Это не значит, что Леф выступает против пролетарского молодняка. Присутствующий здесь т. Бескин, заведующий литературным отделом Госиздата, который не руководится моими соображениями, ибо я ни в каких организационных отношениях с Госиздатом не состою, но к голосу поэта не может не прислушаться как человек интеллигентный, — он скажет, что первый человек, купивший книжку Уткина о Мотэле*, — я. Что это — зависть? Если нехорошо то, что он «грудью защищал Перекоп», — это одно, а хорошая его вещь о Мотэле — это другое.
Да, мы ругаемся с пролетарскими писателями, но против вас, т. Полонский, будем вместе с ВАППом. Если мы и ругаемся, <то> по вопросам технического порядка, поэтому вы можете отбросить свое обвинение насчет умерщвления Лефом молодежи.
Еще недавно и с этой эстрады и всюду на территории Советского Союза я читал произведения Светлова*. Я читал их и здесь, и в Саратове, и в Казани, и в Ярославле, и везде, где можно. Почему? Да потому, что это огромное достояние пролетарской советской поэзии, той поэзии, которая является достоянием наших дней. Ни один лефовец не только мешать ей не будет, но будет проносить, проносить на своих плечах.
Вы знаете, сколько мы ругались и дрались с Жаровым. Я прочел его стихотворение о Макдональде*, я не мог найти его телефон. Я хотел сказать: я счастлив, что он хорошее стихотворение написал. Приношу глубокое извинение перед Жаровым. Вот одно хорошее стихотворение.

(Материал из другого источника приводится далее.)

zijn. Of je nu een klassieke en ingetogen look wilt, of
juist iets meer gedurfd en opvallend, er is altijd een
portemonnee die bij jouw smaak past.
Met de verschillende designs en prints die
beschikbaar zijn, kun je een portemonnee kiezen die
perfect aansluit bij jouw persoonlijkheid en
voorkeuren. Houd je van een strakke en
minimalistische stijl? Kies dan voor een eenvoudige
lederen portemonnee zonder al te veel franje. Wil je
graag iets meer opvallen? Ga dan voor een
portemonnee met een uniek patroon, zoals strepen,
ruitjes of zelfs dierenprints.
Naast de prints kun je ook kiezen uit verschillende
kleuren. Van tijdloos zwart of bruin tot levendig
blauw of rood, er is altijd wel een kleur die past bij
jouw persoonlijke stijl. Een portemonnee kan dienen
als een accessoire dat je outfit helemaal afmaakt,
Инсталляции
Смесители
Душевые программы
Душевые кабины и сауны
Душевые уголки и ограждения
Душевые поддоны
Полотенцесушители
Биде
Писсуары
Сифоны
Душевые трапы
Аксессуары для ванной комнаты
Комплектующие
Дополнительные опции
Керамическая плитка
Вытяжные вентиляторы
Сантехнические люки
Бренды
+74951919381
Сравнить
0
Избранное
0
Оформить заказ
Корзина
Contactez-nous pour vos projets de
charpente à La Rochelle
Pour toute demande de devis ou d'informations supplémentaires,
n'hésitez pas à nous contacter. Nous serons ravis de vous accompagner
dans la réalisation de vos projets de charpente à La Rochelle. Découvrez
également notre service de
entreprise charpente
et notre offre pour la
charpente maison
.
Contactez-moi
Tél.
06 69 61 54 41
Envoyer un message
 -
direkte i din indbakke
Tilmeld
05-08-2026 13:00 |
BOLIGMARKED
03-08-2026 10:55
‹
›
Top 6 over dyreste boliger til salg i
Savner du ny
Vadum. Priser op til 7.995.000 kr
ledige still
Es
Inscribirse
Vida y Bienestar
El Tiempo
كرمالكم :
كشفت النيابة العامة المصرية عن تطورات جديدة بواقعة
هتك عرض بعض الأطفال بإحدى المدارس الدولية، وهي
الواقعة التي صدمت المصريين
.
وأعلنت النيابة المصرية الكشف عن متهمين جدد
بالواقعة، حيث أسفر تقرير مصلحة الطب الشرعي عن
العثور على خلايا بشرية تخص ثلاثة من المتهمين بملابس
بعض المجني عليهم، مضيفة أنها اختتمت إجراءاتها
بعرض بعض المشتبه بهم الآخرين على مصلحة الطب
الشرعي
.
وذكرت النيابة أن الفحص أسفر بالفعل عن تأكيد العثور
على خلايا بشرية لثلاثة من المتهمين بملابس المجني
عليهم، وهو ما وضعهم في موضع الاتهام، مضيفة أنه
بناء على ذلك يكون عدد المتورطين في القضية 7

Остальные плохие. Мне кажутся плохими. Вы можете меня ругать по вопросам моего литературного вкуса, меня и Леф, но не по вопросам умерщвления пролетарских писателей или молодых писателей, — как говорит Полонский, — «грудь грудью друг против друга стоит Леф и молодые писатели»*. Эти самые молодые писатели <по-видимому, в записи пропуск> стихотворения, посвященные молодежи, невзирая на мои драки, говорили: «Гоните, Маяковский, сюда стихотворения…» Вы, как редакторы, меня, как поэта, сегодня уговаривали дать это стихотворение по рублю за строку в то время, как рыночная цена у Полонского два рубля, (Уткин: «Полтора».) Итак, чистый остаток в десять червонцев вносится на наше идейное объединение с ВАППом и на наши идейные совместные литературные выступления, когда они революционны, когда они нужны сегодняшнему дню. Почему я об этом должен орать? Потому что и здесь переходит Полонский… Я сегодня условился вначале, что буду говорить нежно.